Health care choice compacts and national plans – Affordable Care Act (from link above):

“Permit states to form health care choice compacts and allow insurers to sell policies in any state participating in the compact. Insurers selling policies through a compact would only be subject to the laws and regulations of the state where the policy is written or issued, except for rules pertaining to market conduct, unfair trade practices, network adequacy, and consumer protections. Compacts may only be approved if it is determined that the compact will provide coverage that is at least as comprehensive and affordable as coverage provided through the state Exchanges. (Regulations issued by July 1, 2013, compacts may not take effect before January 1, 2016)”

“Providing patients who wish to opt out of federal programs (like Medicaid) vouchers to purchase private coverage” (Bill Cassidy)

Medicaid – Affordable Care Act (from link above)…This could provide a basis for Bill Cassidy’s idea:

“Provide states with new options for offering home and community-based services through a Medicaid state plan rather than through a waiver for individuals with incomes up to 300% of the maximum SSI payment and who have a higher level of need and permit states to extend full Medicaid benefits to individual receiving home and community-based services under a state plan. (Effective October 1, 2010)”

“Allowing employers to offer discounts to incentivize participation in wellness programs” (Bill Cassidy)

Wellness programs – Affordable Care Act (from link above):

“• Provide grants for up to five years to small employers that establish wellness programs. (Funds appropriated for five years beginning in fiscal year 2011)

• Provide technical assistance and other resources to evaluate employer-based wellness programs. Conduct a national worksite health policies and programs survey to assess employer-based health policies and programs. (Conduct study within two years following enactment)

• Permit employers to offer employees rewards—in the form of premium discounts, waivers of costsharing requirements, or benefits that would otherwise not be provided—of up to 30% of the cost of coverage for participating in a wellness program and meeting certain health-related standards.

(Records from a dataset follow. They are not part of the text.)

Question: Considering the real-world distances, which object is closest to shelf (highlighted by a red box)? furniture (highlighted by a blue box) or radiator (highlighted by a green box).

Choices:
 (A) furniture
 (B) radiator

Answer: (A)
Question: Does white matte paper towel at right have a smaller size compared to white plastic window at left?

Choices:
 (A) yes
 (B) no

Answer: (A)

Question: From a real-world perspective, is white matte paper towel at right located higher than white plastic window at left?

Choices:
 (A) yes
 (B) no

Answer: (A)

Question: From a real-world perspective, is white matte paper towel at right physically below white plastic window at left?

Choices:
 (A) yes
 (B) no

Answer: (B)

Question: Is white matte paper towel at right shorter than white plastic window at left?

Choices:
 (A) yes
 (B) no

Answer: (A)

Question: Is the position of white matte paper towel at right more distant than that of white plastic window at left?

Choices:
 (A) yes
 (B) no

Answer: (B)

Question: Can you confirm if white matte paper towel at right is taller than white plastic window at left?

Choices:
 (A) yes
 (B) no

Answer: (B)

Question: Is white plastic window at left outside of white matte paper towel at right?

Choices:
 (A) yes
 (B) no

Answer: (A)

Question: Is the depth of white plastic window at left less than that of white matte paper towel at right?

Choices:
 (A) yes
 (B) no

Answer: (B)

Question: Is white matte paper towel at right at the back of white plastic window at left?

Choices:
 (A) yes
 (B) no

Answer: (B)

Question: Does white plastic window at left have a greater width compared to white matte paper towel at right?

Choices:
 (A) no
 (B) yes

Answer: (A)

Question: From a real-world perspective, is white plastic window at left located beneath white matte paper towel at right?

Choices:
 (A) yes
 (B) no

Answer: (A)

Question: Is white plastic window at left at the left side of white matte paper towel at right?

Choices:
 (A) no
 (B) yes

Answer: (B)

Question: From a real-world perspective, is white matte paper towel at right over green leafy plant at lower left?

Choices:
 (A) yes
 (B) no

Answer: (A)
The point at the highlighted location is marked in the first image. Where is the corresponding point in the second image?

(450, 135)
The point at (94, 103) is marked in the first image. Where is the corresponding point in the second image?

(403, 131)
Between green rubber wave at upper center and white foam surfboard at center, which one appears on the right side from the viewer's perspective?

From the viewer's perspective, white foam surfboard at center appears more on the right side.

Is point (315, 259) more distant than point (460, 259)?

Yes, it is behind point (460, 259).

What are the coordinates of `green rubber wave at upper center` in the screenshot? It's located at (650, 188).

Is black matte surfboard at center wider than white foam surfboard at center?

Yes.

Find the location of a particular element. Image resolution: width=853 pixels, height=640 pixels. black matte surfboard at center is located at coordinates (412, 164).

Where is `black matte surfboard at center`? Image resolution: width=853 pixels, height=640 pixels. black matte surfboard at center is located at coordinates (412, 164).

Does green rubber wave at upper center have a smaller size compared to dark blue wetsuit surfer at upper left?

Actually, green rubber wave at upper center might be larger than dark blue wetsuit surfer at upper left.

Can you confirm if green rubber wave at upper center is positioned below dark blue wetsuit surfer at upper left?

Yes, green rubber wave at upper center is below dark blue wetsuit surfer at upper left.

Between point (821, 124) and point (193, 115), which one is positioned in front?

Employers must offer an alternative standard for individuals for whom it is unreasonably difficult or inadvisable to meet the standard. The reward limit may be increased to 50% of the cost of coverage if deemed appropriate. (Effective January 1, 2014) Establish 10-state pilot programs by July 2014 to permit participating states to apply similar rewards for participating in wellness programs in the individual market and expand demonstrations in 2017 if effective. Require a report on the effectiveness and impact of wellness programs. (Report due three years following enactment)”

“Ensuring coverage for those with pre-existing conditions by strengthening high risk/reinsurance pools” (Bill Cassidy)

Temporary high risk pools – Affordable Care Act (from link above):

“• Establish a temporary national high-risk pool to provide health coverage to individuals with pre-existing medical conditions. U.S. citizens and legal immigrants who have a pre-existing medical condition and who have been uninsured for at least six months will be eligible to enroll in the high-risk pool and receive subsidized premiums. Premiums for the pool will be established for a standard population and may vary by no more than 4 to 1 due to age; maximum cost-sharing will be limited to the current law HSA limit ($5,950/individual and $11,900/family in 2010). Appropriate $5 billion to finance the program. (Effective within 90 days of enactment until January 1, 2014)”

This clearly shows that every point Bill Cassidy brings up is already addressed. It is almost as if part of the Act was written in response to Bill Cassidy’s recommendations. Yet, Bill Cassidy vehemently opposes the Affordable Care Act. The new Republicans could have done what the older Republicans did and fashion the bill even more in the direction they wanted. Instead, they made a political issue out of it and refused to work with the Democrats. Democracy cannot work with this kind of ideologically based inflexibility. Voters would do well to vote for politicians that produce results not rhetoric.